Centre for Integrative Systems Biology and Bioinformatics, Imperial College London, London, SW7 2BU, UK.
Syngenta Crop Protection AG, Schaffhauserstrasse 101, 4332, Stein, Switzerland.
Nat Commun. 2021 Nov 5;12(1):6424. doi: 10.1038/s41467-021-26577-1.

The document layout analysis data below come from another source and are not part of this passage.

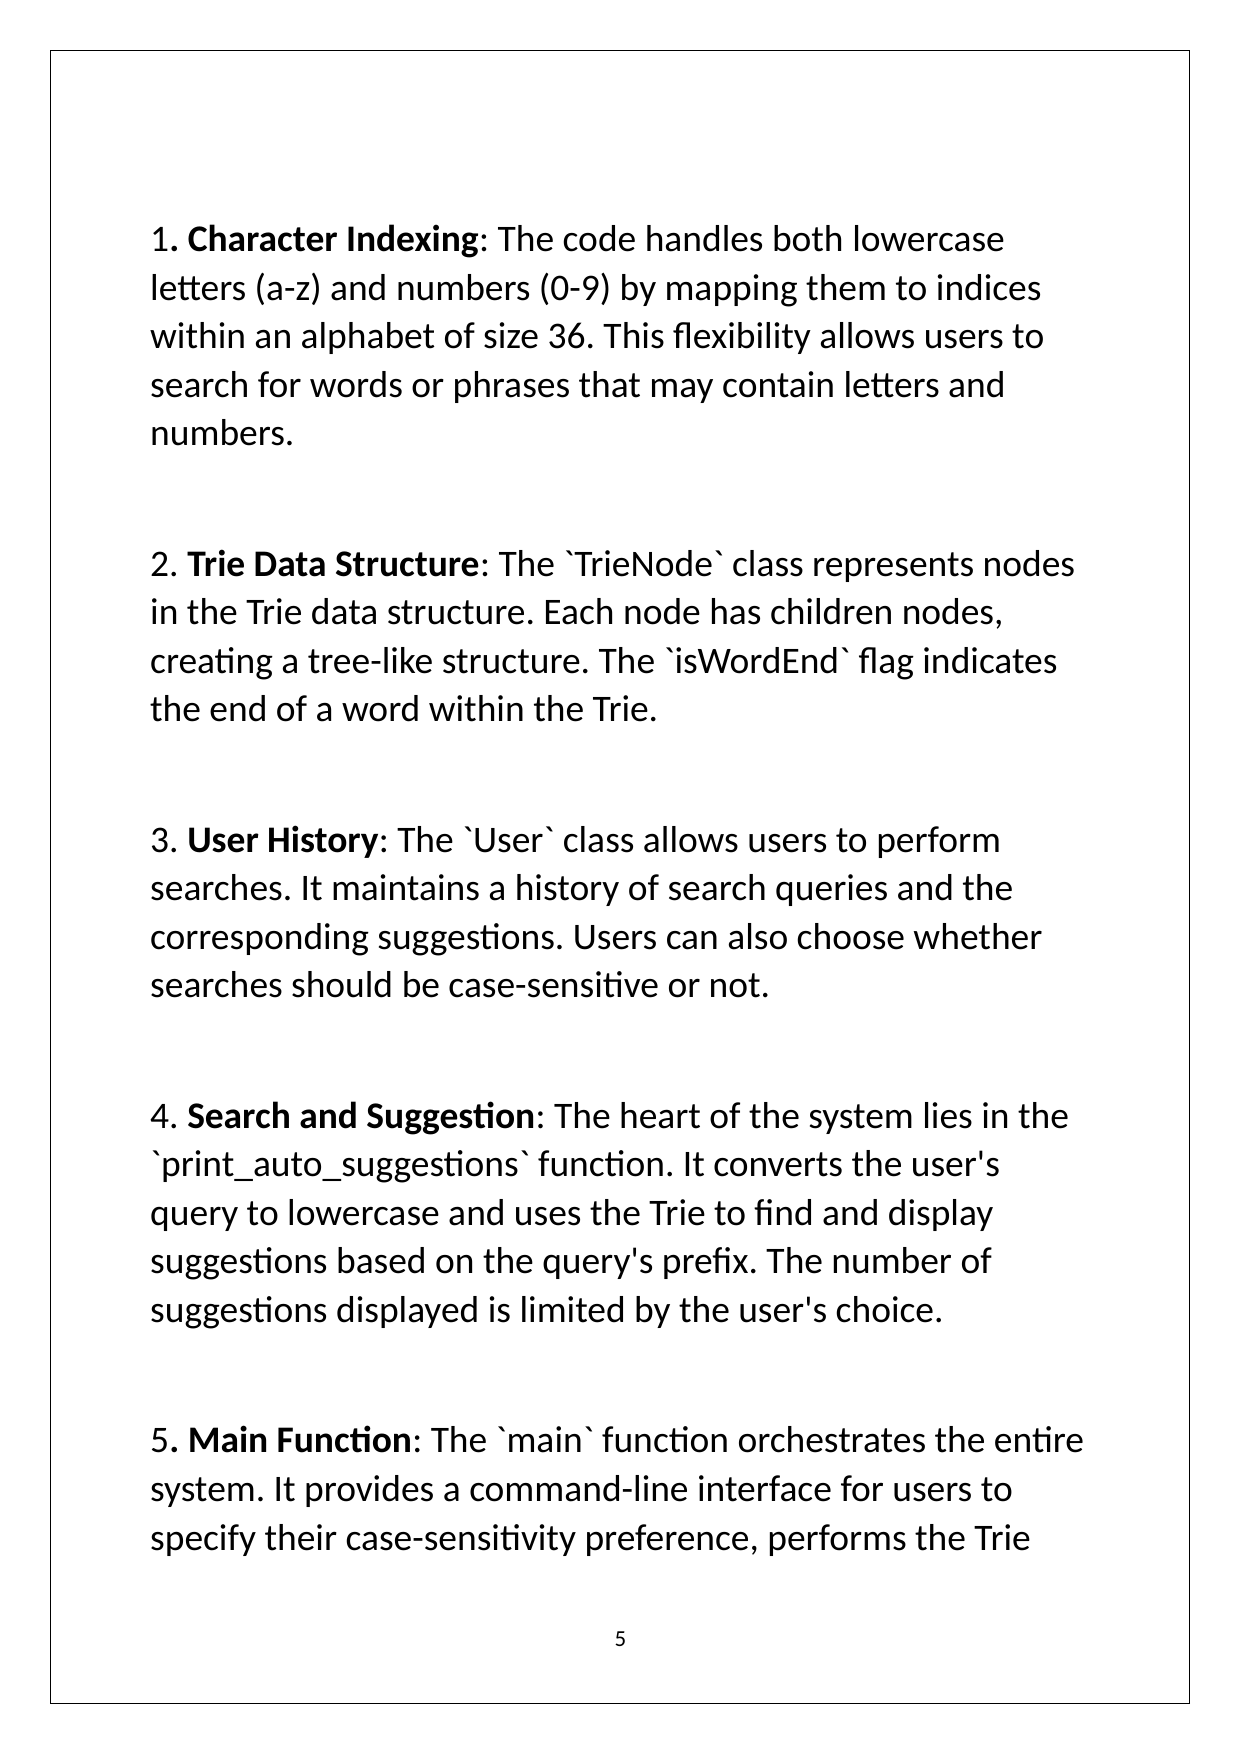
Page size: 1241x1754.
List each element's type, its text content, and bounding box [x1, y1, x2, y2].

text 2. Trie Data Structure: The `TrieNode` class represents nodes in the Trie data structure. Each node has children nodes, creating a tree-like structure. The `isWordEnd` flag indicates the end of a word within the Trie. [150, 540, 1090, 731]
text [150, 1416, 1090, 1559]
text 4. Search and Suggestion: The heart of the system lies in the `print_auto_suggestions` function. It converts the user's query to lowercase and uses the Trie to find and display suggestions based on the query's prefix. The number of suggestions displayed is limited by the user's choice. [150, 1092, 1090, 1332]
text 3. User History: The `User` class allows users to perform searches. It maintains a history of search queries and the corresponding suggestions. Users can also choose whether searches should be case-sensitive or not. [150, 816, 1090, 1007]
text 1. Character Indexing: The code handles both lowercase letters (a-z) and numbers (0-9) by mapping them to indices within an alphabet of size 36. This flexibility allows users to search for words or phrases that may contain letters and numbers. [150, 215, 1090, 455]
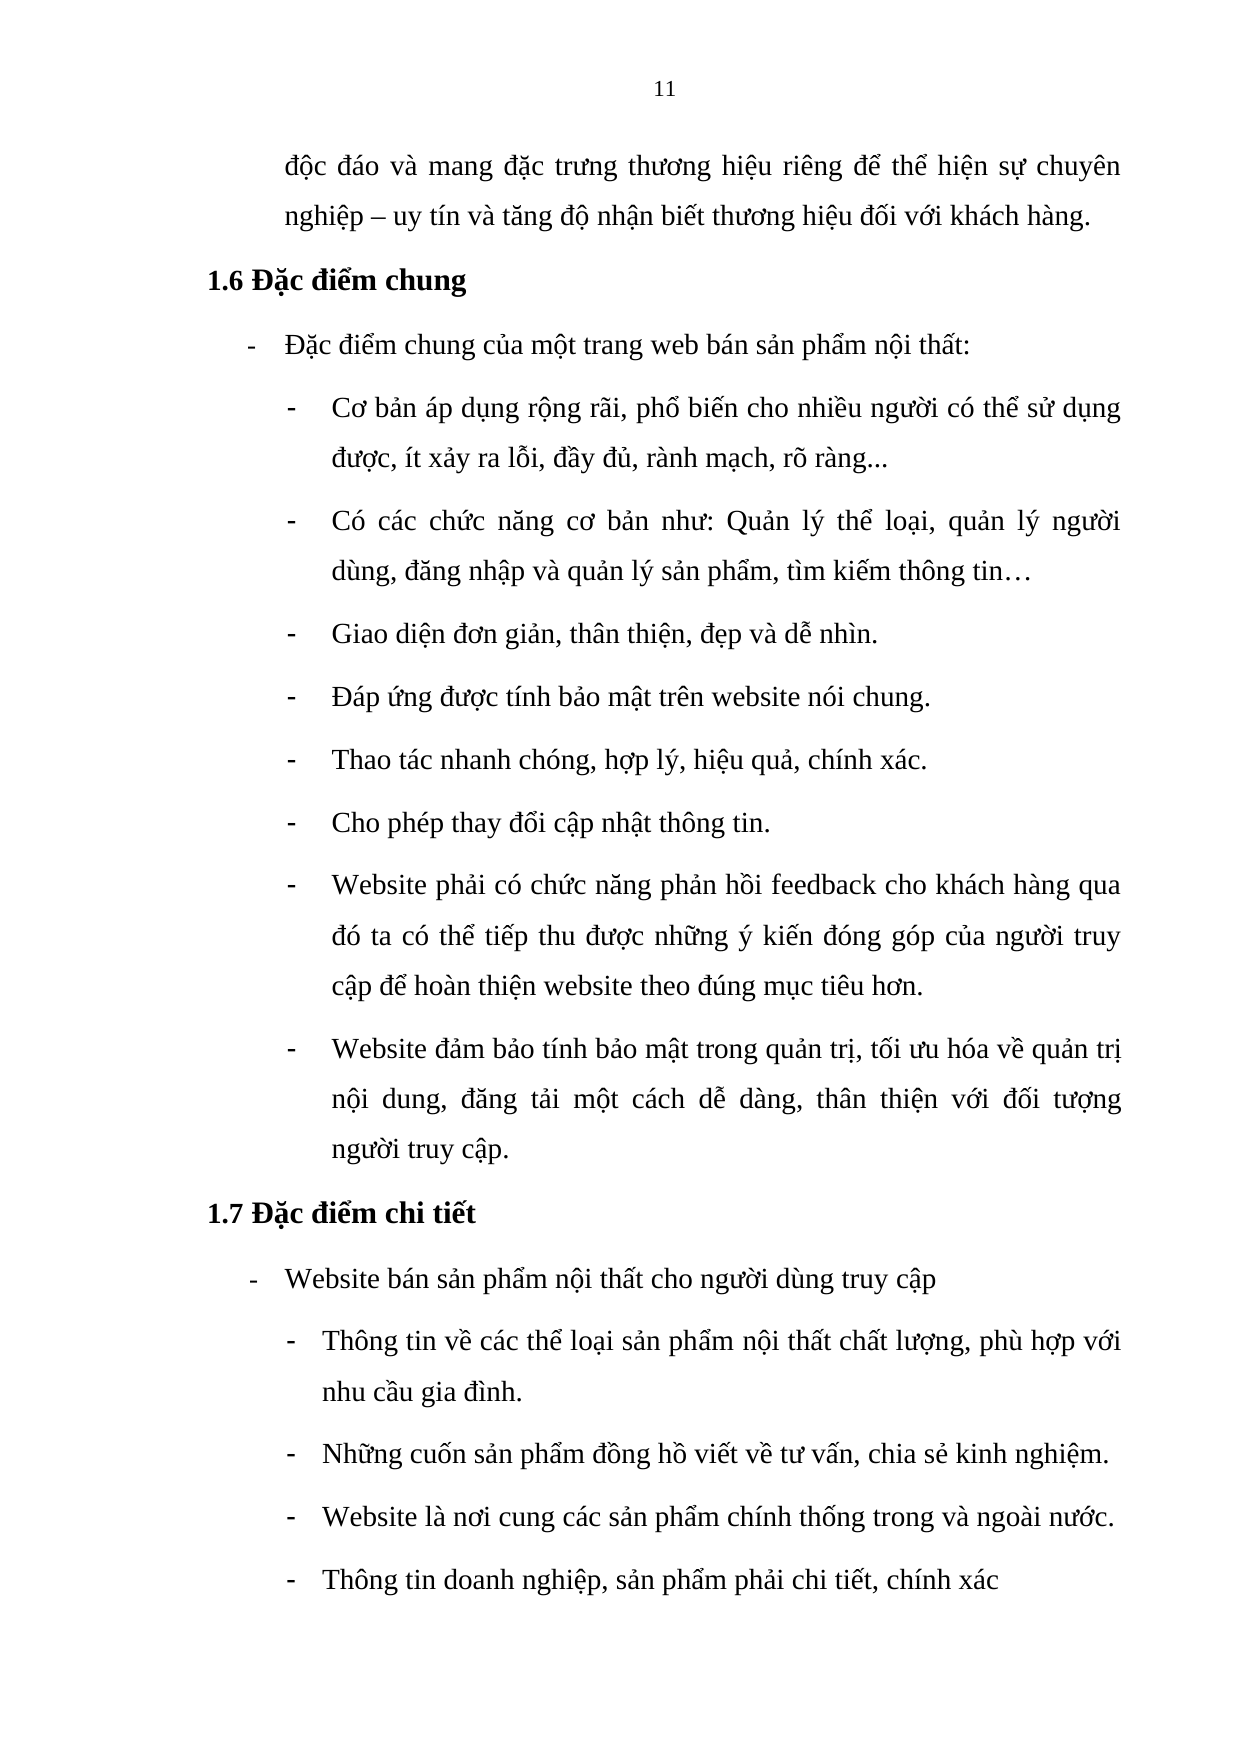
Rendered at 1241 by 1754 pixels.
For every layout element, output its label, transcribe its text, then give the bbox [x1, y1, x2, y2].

list Những cuốn sản phẩm đồng hồ viết về tư vấn, chia sẻ kinh nghiệm. [286, 1437, 1122, 1470]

Medicines and agricultural biocides are often discovered using large phenotypic screens across hundreds of compounds, where visible effects of whole organisms are compared to gauge efficacy and possible modes of action. However, such analysis is often limited to human-defined and static features. Here, we introduce a novel framework that can characterize shape changes (morphodynamics) for cell-drug interactions directly from images, and use it to interpret perturbed development of Phakopsora pachyrhizi, the Asian soybean rust crop pathogen. We describe population development over a 2D space of shapes (morphospace) using two models with condition-dependent parameters: a top-down Fokker-Planck model of diffusive development over Waddington-type landscapes, and a bottom-up model of tip growth. We discover a variety of landscapes, describing phenotype transitions during growth, and identify possible perturbations in the tip growth machinery that cause this variation. This demonstrates a widely-applicable integration of unsupervised learning and biophysical modeling.
药品和农用生物杀灭剂通常通过数百种化合物的大型表型筛选来发现,在这种筛选中,比较整个生物体的可见效应来评估疗效和可能的作用模式。然而,这种分析通常仅限于人为定义的和静态的特征。在这里,我们引入了一个新的框架,可以直接从图像中描述细胞-药物相互作用的形状变化(形态动力学),并使用它来解释亚洲大豆锈病作物病原体 Phakopsora pachyrhizi 被干扰的发育。我们使用两个具有条件相关参数的模型来描述形状(形态空间)上的种群发展:一个是基于扩散的 Waddington 型景观的自上而下的福克-普朗克模型,另一个是顶端生长的自下而上的模型。我们发现了各种各样的景观,描述了生长过程中的表型转变,并确定了可能导致这种变化的顶端生长机制的干扰。这证明了无监督学习和生物物理建模的广泛应用。